What we need is a Savior who comes to restore our fellowship with God by rendering perfect obedience to God’s law for us. The Son of God came to do this very thing. Galatians 4:4-5 says, “But when the fullness of time had come, God sent forth his Son, born of woman, born under the law, 5 to redeem those who were under the law, so that we might receive adoption as sons.” Notice that it says Christ was “born under the law.” It means that Christ was born into this world under the responsibility of keeping the law of God. Verse 5 says that this was in order to bring redemption to us.

Throughout his earthly ministry, Christ kept God’s law in every respect. He did everything his Father required of him (Joh. 17:4). The Bible teaches us that through faith in Jesus Christ, God counts this obedience as ours. When we come to faith in Christ, God credits Christ’s righteousness to our spiritual account.

The obedience that we need in order to have real fellowship with God, but lack because of our sinful condition, Christ came into this world to provide for us so that we would have communion with God, as his children, forever.

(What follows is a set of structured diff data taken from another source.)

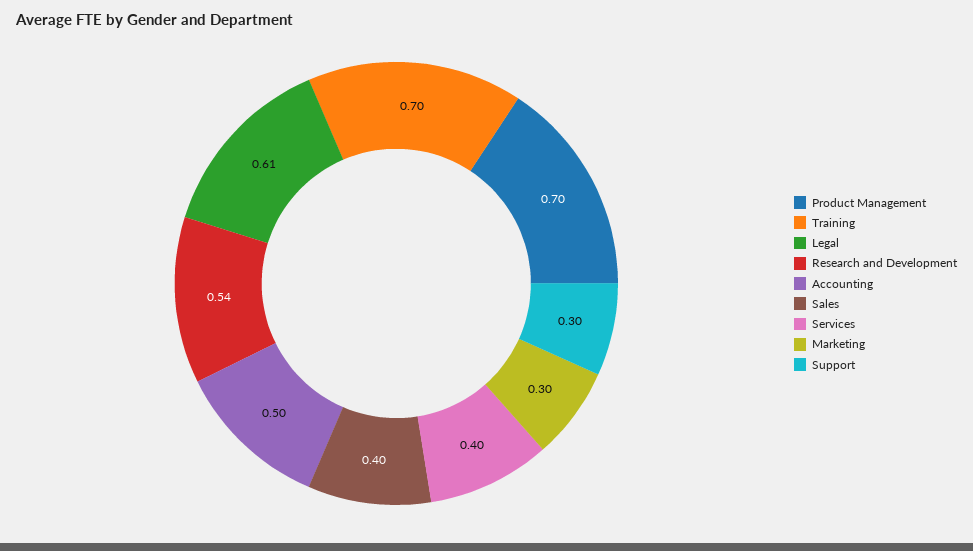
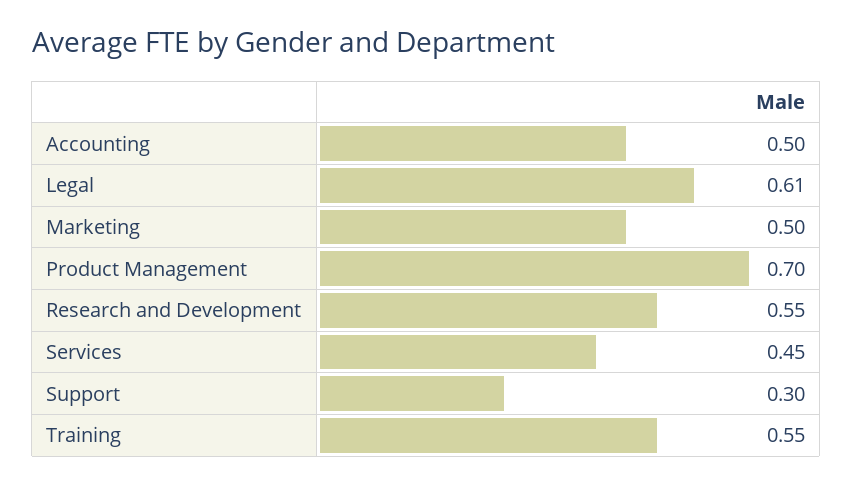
  {
    "Product Management": 0.7,
-   "Training": 0.7,
+   "Training": 0.55,
    "Legal": 0.61,
-   "Research and Development": 0.54,
+   "Research and Development": 0.55,
    "Accounting": 0.5,
-   "Sales": 0.4,
-   "Services": 0.4,
+   "Services": 0.45,
-   "Marketing": 0.3,
+   "Marketing": 0.5,
    "Support": 0.3
  }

The Apostle Paul spoke quite eloquently of the righteousness of Christ that is given to us by faith. In Philippians 4:8-9, he said, “For [Christ’s] sake I have suffered the loss of all things and count them as rubbish, in order that I may gain Christ and be found in him, not having a righteousness of my own that comes from the law, but that which comes through faith in Christ, the righteousness from God that depends on faith” (cf. Rom. 3:20-5:21).

It was Martin Luther’s famous statement that a Christian is “simultaneously sinner and saint.” That means that in and of ourselves we are fallen creatures. Our good works are always corrupted by sin, and thus never perfectly conformed to God’s law. But God declares us righteous and obedient on account of Christ’s obedience. In ourselves, sinners, but through Christ, righteous! This can only happen because Christ has come, and accomplished real human obedience to God’s law in our place. That righteousness is graciously given to any and all people who put their trust in Christ.

The Son of God became man to “perform obedience to the law.”